## Selected extract:
Investors responded enthusiastically after the airline revealed an ambitious 2026 profit outlook.

Shift away from the traditional Southwest model

For decades, Southwest built its brand around a simple, customer-friendly formula that avoided many of the extra fees common in the airline industry. Now, the company is reshaping that long-standing model.

Leadership signaled that new revenue streams, including charging for checked bags and offering paid seat assignment options, will play a central role in boosting profitability. These moves represent a significant departure from the carrier’s 50-year-old approach and show a clear pivot toward practices already widely used by competitors.

2025 financial results show revenue growth but profit pressure

In its full-year 2025 financial report, Southwest posted operating revenue of $28.1 billion, an increase compared to $27.5 billion recorded in 2024.

While top-line revenue improved, net income came in at $441 million, slightly below the $465 million earned the year before.

Bold 2026 earnings forecast exceeds expectations

Looking ahead, Southwest projected adjusted earnings per share of at least $4.00 for 2026. This figure stands well above the $3.19 analysts had been expecting, which helps explain the sharp positive reaction in the stock price.

## Stated problem:
Extend the piece on Southwest's shift in business model and its 2026 profit outlook, picking up after its final sentence.

## Records:
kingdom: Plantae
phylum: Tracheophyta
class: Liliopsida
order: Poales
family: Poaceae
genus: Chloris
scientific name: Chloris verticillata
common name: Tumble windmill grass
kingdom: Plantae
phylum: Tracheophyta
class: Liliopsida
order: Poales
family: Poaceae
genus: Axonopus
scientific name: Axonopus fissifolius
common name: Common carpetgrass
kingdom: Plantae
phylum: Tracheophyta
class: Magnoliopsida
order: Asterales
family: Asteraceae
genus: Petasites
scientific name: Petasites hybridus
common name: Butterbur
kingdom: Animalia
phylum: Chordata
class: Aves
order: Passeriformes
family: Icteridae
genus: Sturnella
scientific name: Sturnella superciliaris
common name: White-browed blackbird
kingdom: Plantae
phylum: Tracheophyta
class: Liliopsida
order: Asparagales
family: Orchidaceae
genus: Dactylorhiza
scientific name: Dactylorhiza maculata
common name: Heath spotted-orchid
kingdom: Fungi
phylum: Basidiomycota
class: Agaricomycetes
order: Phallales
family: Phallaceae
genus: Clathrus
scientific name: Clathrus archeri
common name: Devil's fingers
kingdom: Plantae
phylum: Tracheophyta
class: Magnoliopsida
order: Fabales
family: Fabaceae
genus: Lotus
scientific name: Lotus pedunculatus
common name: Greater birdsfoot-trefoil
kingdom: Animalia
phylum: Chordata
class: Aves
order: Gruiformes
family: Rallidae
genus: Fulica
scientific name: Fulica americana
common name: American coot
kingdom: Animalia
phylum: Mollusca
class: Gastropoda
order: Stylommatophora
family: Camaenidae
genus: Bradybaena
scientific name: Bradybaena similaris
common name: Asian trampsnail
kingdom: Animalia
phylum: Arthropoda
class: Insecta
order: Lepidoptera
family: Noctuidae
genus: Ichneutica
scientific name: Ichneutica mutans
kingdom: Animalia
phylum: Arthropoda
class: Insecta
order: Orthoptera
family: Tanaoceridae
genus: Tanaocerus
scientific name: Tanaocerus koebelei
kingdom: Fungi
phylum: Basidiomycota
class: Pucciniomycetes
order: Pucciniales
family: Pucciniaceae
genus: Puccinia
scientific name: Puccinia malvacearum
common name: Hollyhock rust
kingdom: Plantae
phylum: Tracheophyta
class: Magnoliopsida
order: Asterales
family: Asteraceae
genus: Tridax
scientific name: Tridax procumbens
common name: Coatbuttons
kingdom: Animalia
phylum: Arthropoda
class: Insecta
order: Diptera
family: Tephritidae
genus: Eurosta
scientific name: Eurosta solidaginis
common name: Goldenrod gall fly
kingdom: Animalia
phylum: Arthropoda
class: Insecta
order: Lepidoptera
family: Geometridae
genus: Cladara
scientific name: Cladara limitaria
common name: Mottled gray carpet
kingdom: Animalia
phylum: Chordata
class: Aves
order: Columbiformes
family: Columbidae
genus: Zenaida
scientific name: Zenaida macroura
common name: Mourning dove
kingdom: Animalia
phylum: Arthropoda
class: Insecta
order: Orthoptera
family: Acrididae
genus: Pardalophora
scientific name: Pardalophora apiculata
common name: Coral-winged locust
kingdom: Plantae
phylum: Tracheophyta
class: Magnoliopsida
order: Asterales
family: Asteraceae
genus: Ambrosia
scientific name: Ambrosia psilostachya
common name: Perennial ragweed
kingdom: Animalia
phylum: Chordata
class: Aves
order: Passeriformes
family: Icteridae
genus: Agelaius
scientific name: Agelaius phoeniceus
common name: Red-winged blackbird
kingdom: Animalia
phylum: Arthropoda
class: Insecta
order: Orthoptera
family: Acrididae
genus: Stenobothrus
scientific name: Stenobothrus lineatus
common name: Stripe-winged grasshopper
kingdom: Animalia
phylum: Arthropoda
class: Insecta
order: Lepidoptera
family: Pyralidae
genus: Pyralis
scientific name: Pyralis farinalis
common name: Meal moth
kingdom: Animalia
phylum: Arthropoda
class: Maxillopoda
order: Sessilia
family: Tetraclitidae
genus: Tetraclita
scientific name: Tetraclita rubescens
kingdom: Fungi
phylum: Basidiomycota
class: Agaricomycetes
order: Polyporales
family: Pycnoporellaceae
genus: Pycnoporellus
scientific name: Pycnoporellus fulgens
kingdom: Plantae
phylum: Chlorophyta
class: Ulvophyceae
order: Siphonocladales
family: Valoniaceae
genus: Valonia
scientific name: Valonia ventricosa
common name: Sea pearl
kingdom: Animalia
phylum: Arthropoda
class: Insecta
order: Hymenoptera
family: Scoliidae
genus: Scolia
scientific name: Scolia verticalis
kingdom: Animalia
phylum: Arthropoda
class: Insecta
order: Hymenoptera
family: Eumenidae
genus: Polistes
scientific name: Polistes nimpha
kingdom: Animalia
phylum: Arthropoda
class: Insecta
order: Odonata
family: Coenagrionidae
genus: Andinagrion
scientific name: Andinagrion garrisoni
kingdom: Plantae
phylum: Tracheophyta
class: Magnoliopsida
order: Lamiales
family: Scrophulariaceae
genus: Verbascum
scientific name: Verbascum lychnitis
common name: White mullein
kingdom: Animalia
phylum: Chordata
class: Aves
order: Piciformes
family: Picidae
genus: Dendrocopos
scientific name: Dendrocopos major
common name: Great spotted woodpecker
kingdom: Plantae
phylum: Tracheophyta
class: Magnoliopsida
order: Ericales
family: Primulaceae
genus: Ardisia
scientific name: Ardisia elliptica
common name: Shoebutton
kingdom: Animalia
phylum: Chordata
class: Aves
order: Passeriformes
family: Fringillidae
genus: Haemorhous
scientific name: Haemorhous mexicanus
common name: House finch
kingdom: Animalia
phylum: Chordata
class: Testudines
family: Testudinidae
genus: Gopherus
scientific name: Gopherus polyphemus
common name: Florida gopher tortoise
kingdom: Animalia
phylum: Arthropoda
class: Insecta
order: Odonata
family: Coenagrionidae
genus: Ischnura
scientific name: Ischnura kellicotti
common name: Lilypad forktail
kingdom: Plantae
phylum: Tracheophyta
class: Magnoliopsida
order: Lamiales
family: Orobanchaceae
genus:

## Task response:
Management’s confidence suggests that the airline believes its new fee-based initiatives and operational adjustments will meaningfully improve margins.

Capacity growth and short-term revenue outlook

The airline also outlined plans to increase seat capacity by 2-3 percent, a sign that it expects passenger demand to continue growing.

For the first quarter of 2026, Southwest forecasts unit revenue growth of at least 9.5 percent compared to the same period a year earlier. This projection already factors in disruption from a recent winter storm, which CEO Bob Jordan said is expected to reduce results by roughly $30 million to $40 million.

Even with that weather-related setback, the airline still anticipates solid revenue momentum early in the year.